In the current study, investigators compared the risk of adverse birth outcomes among women taking one of three drug combinations during pregnancy: the two previously studied in PROMISE, and a third TDF-FTC-based regimen with a different protease inhibitor, called ATV/r. The study used data from two large U.S. multi-site cohorts of HIV-infected pregnant women and their infants, known as PHACS and IMPAACT, and included 4,646 birth outcomes.
The investigators found that the risk of adverse birth outcomes was similar among all three drug regimens, in contrast to findings from the PROMISE trial. There was no increased risk of prematurity or low birth weight with TDF–FTC–LPV/r than with ZDV–3TC–LPV/r or TDF–FTC–ATV/r among U.S. women in the study.

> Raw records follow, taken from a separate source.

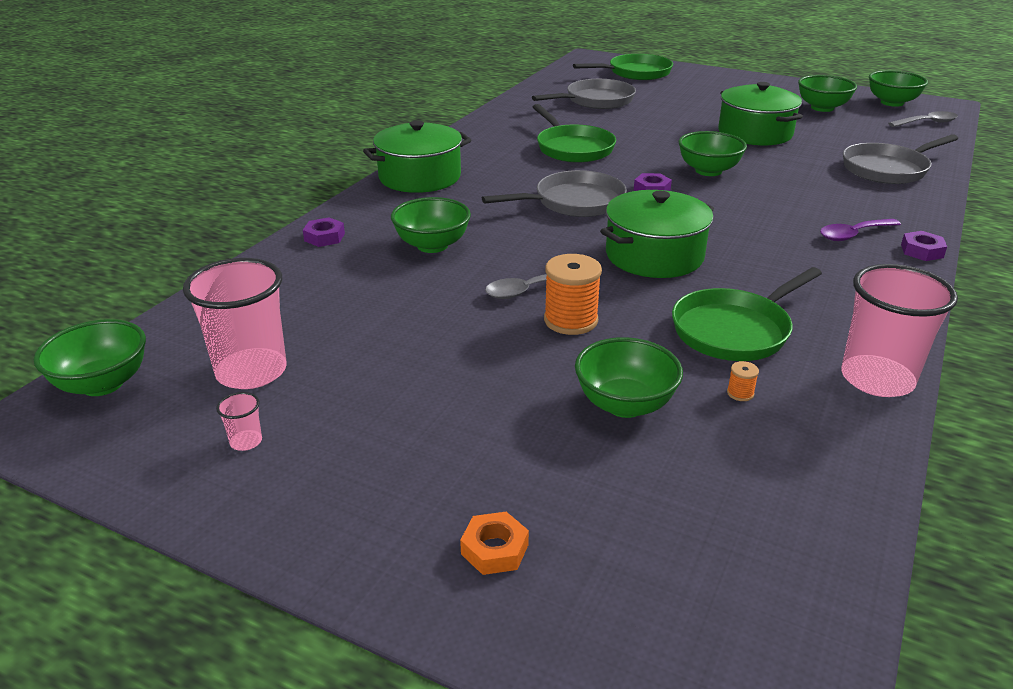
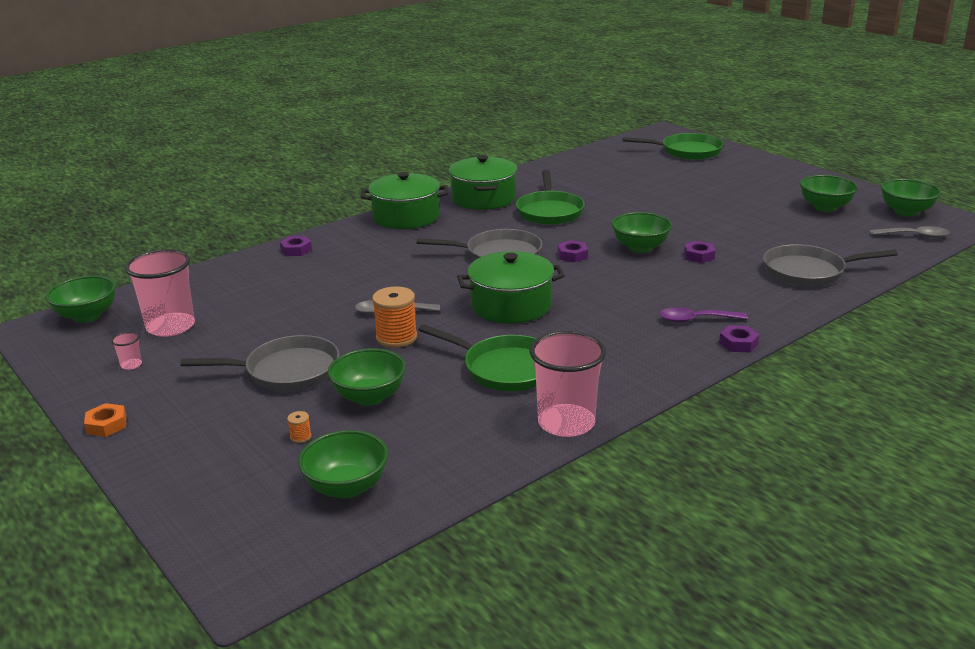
camera: 25 degrees right, 5 degrees down
green bowl [391,197,471,253] -> green bowl moved to [298,430,388,499]
orange nut [460,512,529,575] -> orange nut moved to [84,403,127,437]
grey pan [532,79,636,109] -> grey pan moved to [180,335,340,391]
green pan [672,267,822,361] -> green pan turned 135 degrees counterclockwise [418,324,537,391]
green pot [718,82,803,146] -> green pot moved to [449,155,517,210]
orange spool [727,361,759,401] -> orange spool moved to [287,411,312,443]
none -> purple nut [684,241,715,263]

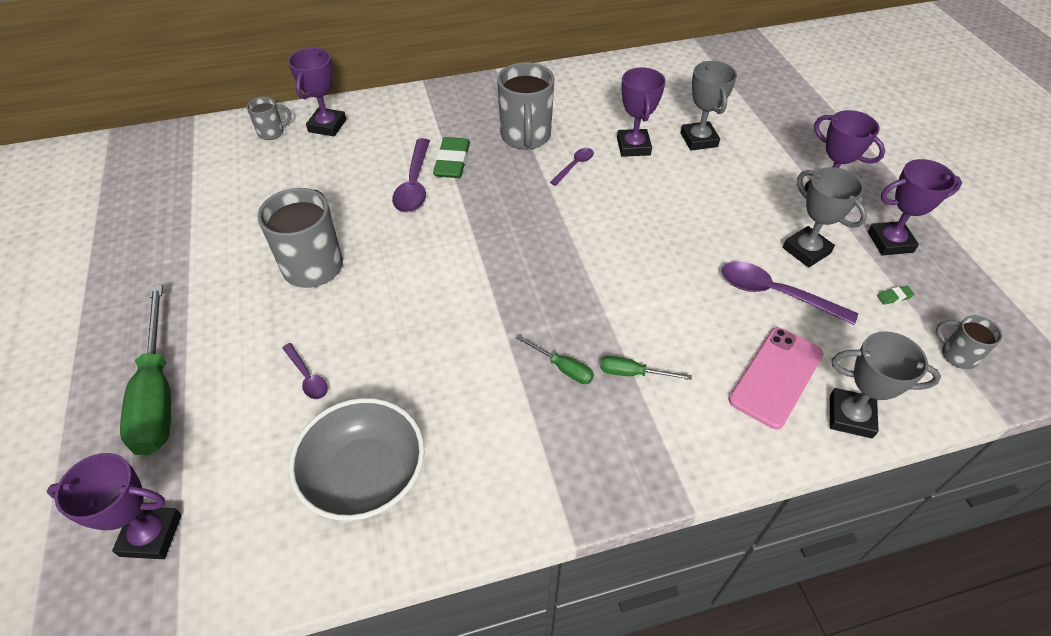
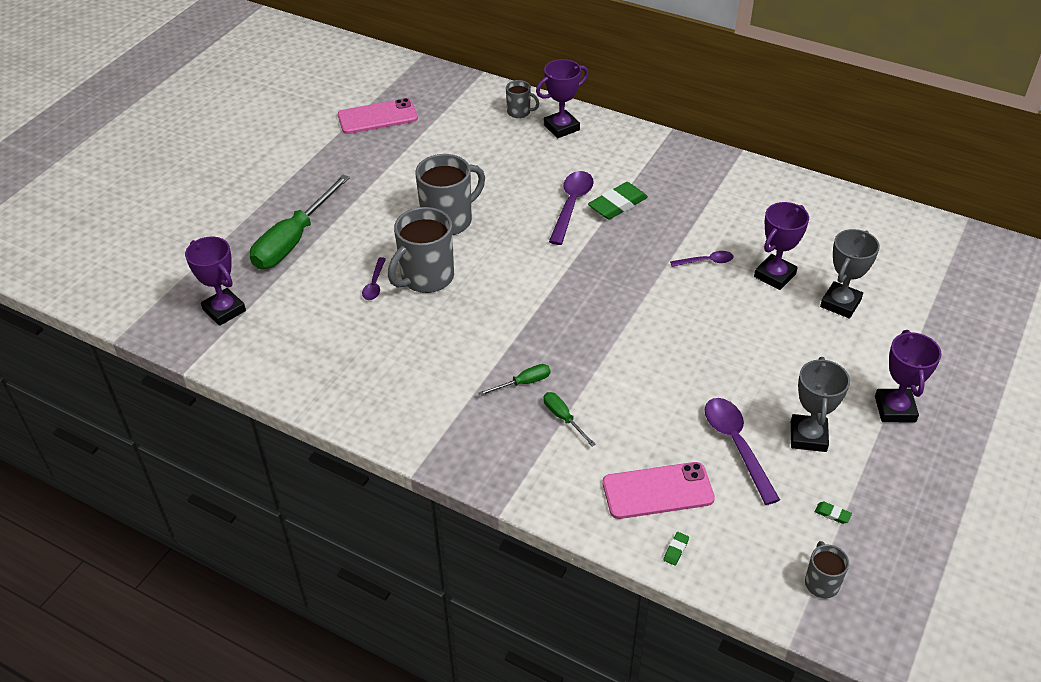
camera: 45 degrees right, 5 degrees down
grey bowl [289,398,424,521] -> none
purple spoon [392,138,430,213] -> purple spoon turned 150 degrees clockwise [549,171,594,245]
grey mug [497,62,555,149] -> grey mug moved to [388,207,454,293]
green screwdriver [516,335,594,384] -> green screwdriver turned 105 degrees counterclockwise [479,364,550,396]
grey trophy [830,331,941,438] -> green eraser [663,532,689,566]
purple trophy [868,159,962,256] -> none
none -> pink phone [338,98,418,134]

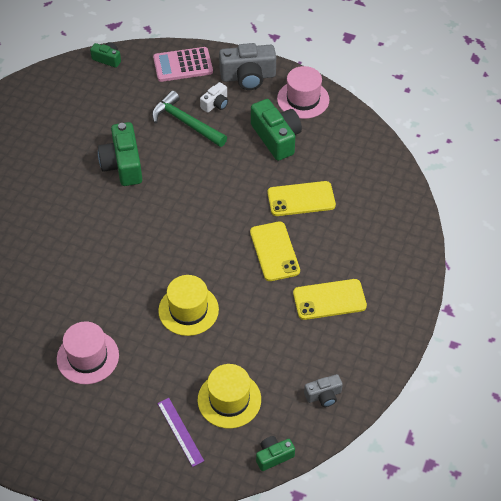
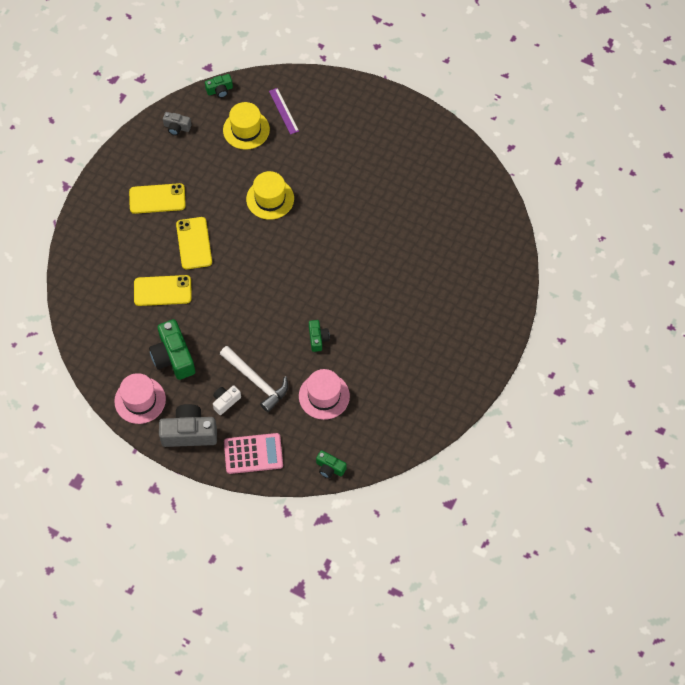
camera: 175 degrees left, 10 degrees up
pink hat [57,321,119,384] -> pink hat moved to [299,369,350,420]
green camera [98,122,142,186] -> green camera [309,320,330,352], size x0.54
green hammer [152,90,227,147] -> white hammer [220,346,288,412]
grey camera [304,374,343,407] -> grey camera turned 150 degrees counterclockwise [163,112,192,135]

“It is reassuring to see that some of the most commonly used anti-HIV drugs in pregnancy, when used in the United States, did not raise the same safety concerns as seen in lower-resourced settings,” Dr. Chadwick said.
The study was led by investigators at the Harvard T.H. Chan School of Public Health. The Pediatric HIV/AIDS Cohort Study (PHACS) was supported by the Eunice Kennedy Shriver National Institute of Child Health and Human Development (NICHD) with co-funding from the National Institute on Drug Abuse, the National Institute of Allergy and Infectious Diseases (NIAID), the Office of AIDS Research, the National Institute of Mental Health (NIMH), the National Institute of Neurological Disorders and Stroke, the National Institute on Deafness and Other Communication Disorders, the National Heart, Lung, and Blood Institute, the National Institute of Dental and Craniofacial Research, and the National Institute on Alcohol Abuse and Alcoholism, through cooperative agreements with the Harvard T.H. Chan School of Public Health (HD052102) and the Tulane University School of Medicine (HD052104). Data-management services were provided by the Frontier Science and Technology Research Foundation, and regulatory services and logistical support were provided by Westat. Overall support for the International Maternal Pediatric Adolescent AIDS Clinical Trials (IMPAACT) Network was provided by the NIAID of the National Institutes of Health (NIH) under award numbers UM1AI068632 (IMPAACT LOC), UM1AI068616 (IMPAACT SDMC), and UM1AI106716 (IMPAACT LC), with co-funding from the NICHD and the NIMH.